Insomma il rapporto dell’ISTAT evidenzia come eventi "ordinari" della vita (la nascita di un figlio, un decesso, l’instabilità occupazionale…) possono provocare la caduta della povertà.
E oggi che il "lavoro fisso" non esiste più, che le pensioni sono ormai "riformate", che i salari sono ridotti, significa che la povertà è un pericolo incombente su una fascia sempre più ampia di popolazione!
Le persone "senza dimora" allora rappresentano la punta di un iceberg, la parte visibile di un malessere che affonda le sue radici nelle disuguaglianze e contraddizioni delle società contemporanee, che evoca un destino che è già comune per la crescente probabilità che possa essere anche il mio, il tuo, il nostro, o dei nostri figli…
"In Italia si calcola che le persone "senza casa" siano tra le 170mila e le 250mila unità. Circa 120mila vivono in "alloggi impropri" (baracche, container, ripari di fortuna, grotte, ecc.); 60mila (immigrati) sono in forme di coabitazione forzata; quasi 100mila persone vivono in dormitori e 20-40mila sono prive di qualsiasi riparo. Secondo una recente indagine non sembra azzardata una stima di mezzo milione di persone escluse da sistemazioni abitative, in senso proprio".

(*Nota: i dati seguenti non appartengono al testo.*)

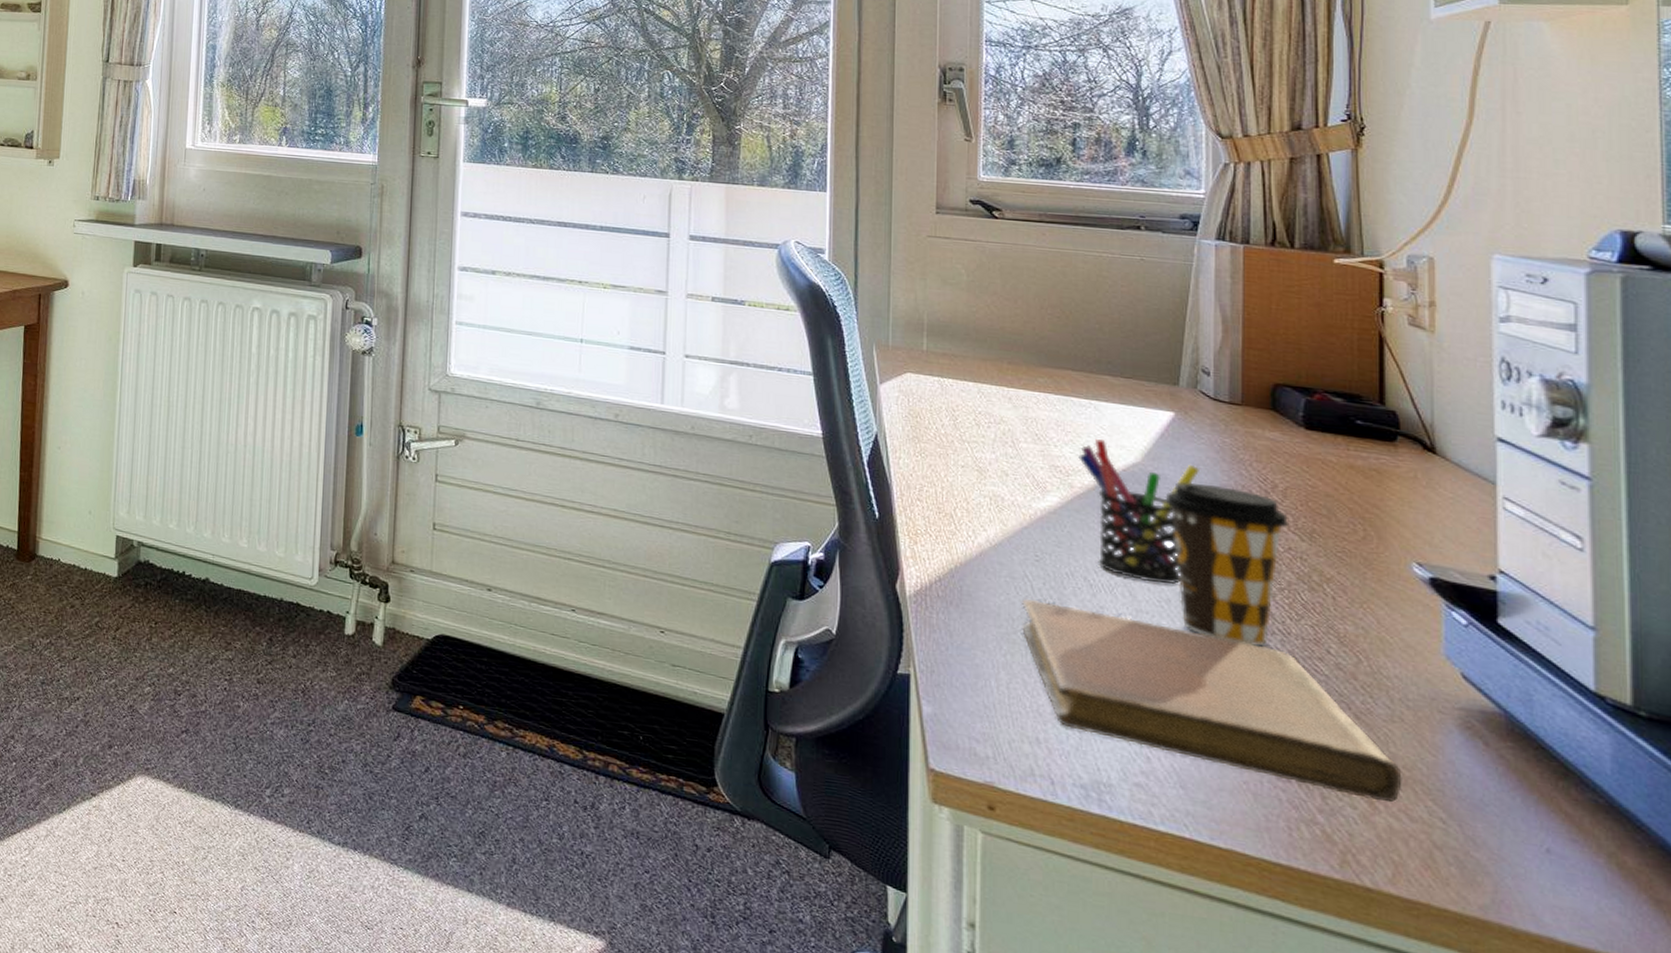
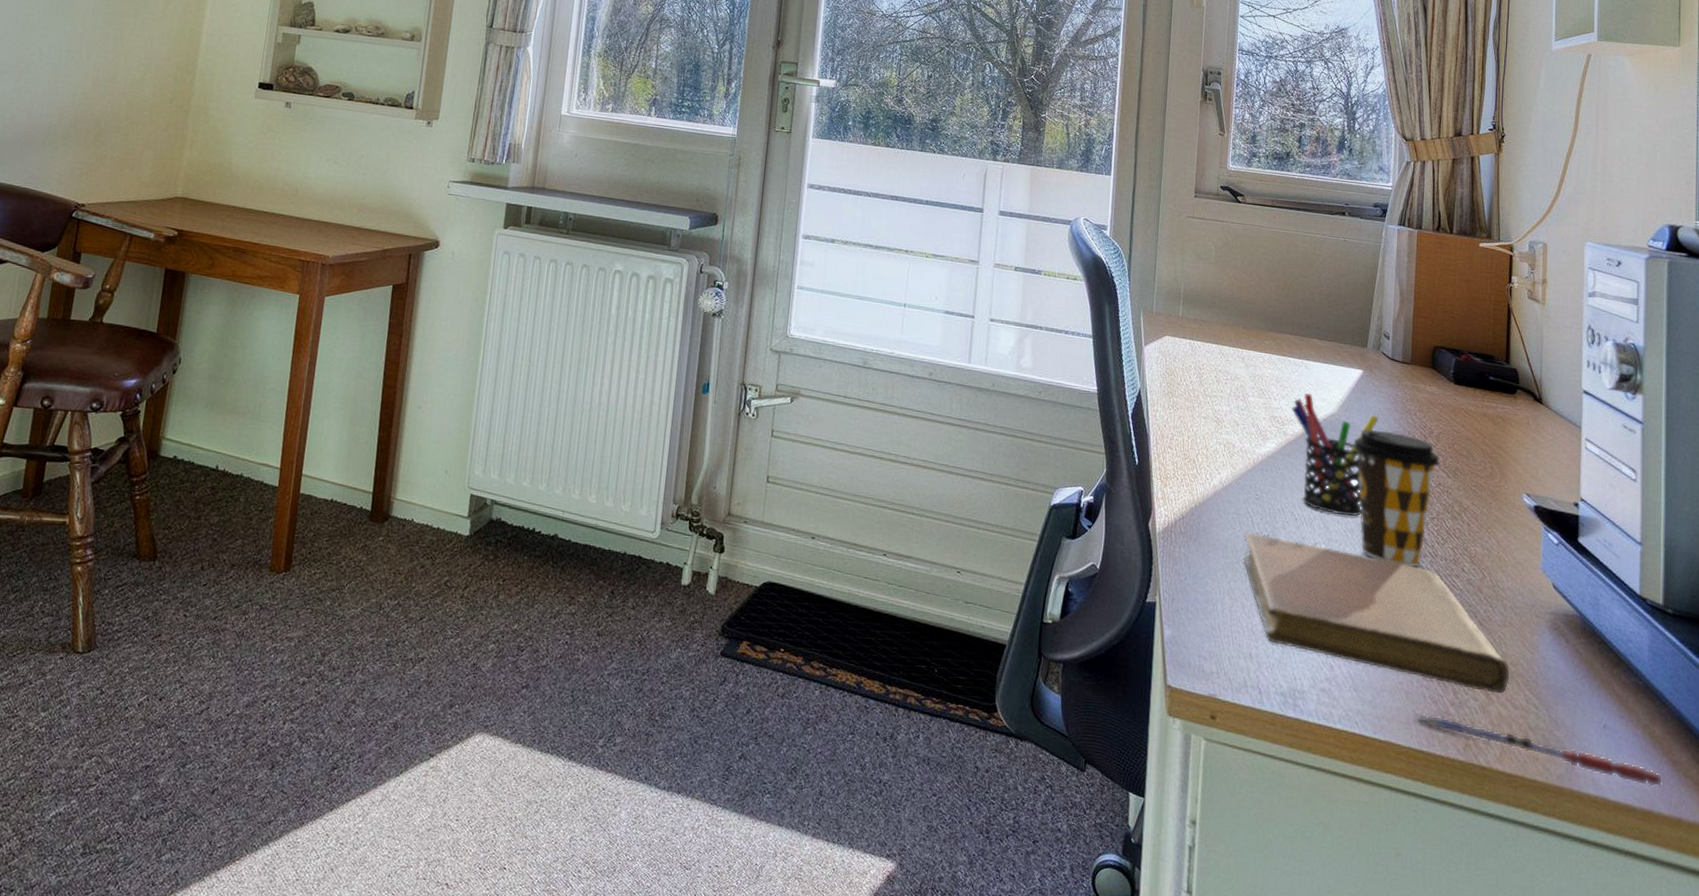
pen: none [1268,818,1641,931] -> present [1415,712,1663,787]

Noi lavoratori del Servizio Sanitario Nazionale, del Privato Sociale, noi impegnati nel Volontariato, noi amministratori locali, e pubblici funzionari, noi cittadini, piuttosto che rinchiuderci nei nostri saperi parziali e "separati", forse è bene che nelle nostre pratiche quotidiane ci interroghiamo sul senso dei nostri interventi, raccogliendo l’invito di Castel a chiederci: "Indigenti, infermi, mendicanti, vagabondi, vecchi e malati privi di risorse, bambini senza genitori, madri e vedove senza protezione, contadini senza terra, operai senza lavoro, (….) marginali di tutti i tipi (…). Bisogna oggi prolungare la litania, aggiungervi ad esempio i "nuovi poveri", le "famiglie monoparentali", i disoccupati di lungo periodo o i giovani in cerca di prima occupazione? (…) Non è meglio piuttosto ricomporre il paesaggio della questione sociale per definire una problematica nuova in corrispondenza dell’attuale congiuntura?"